**Directions for this task**
Reproduce the text of every one of the records below character for character, keeping each line as it appears, and leave out the pictures.

**Excerpted data**

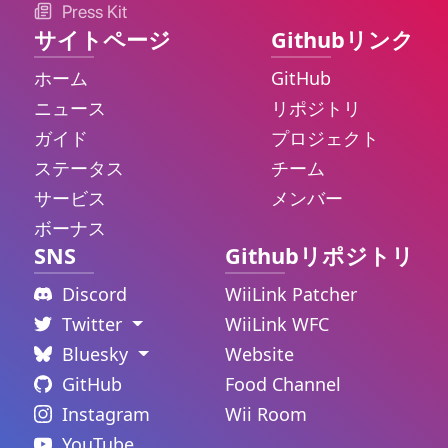
Press Kit
サイトページ
Githubリンク
ホーム
GitHub
ニュース
リポジトリ
ガイド
プロジェクト
ステータス
チーム
サービス
メンバー
ボーナス
SNS
Githubリポジトリ
Discord
WiiLink Patcher
Twitter
WiiLink WFC
Bluesky
Website
GitHub
Food Channel
Instagram
Wii Room
YouTube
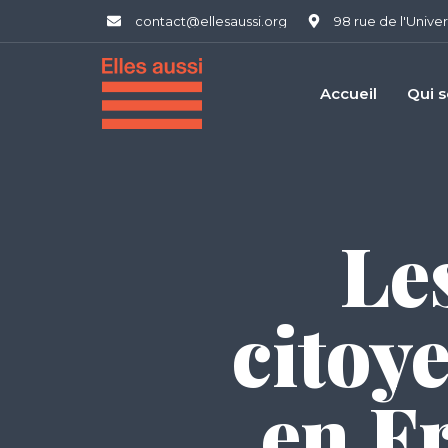
contact@ellesaussi.org
98 rue de l'Univer
Accueil
Qui 
Le
citoy
en F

**Task response**
Press Kit
サイトページ
Githubリンク
ホーム
GitHub
ニュース
リポジトリ
ガイド
プロジェクト
ステータス
チーム
サービス
メンバー
ボーナス
SNS
Githubリポジトリ
Discord
WiiLink Patcher
Twitter
WiiLink WFC
Bluesky
Website
GitHub
Food Channel
Instagram
Wii Room
YouTube
contact@ellesaussi.org
98 rue de l'Univer
Accueil
Qui 
Le
citoy
en F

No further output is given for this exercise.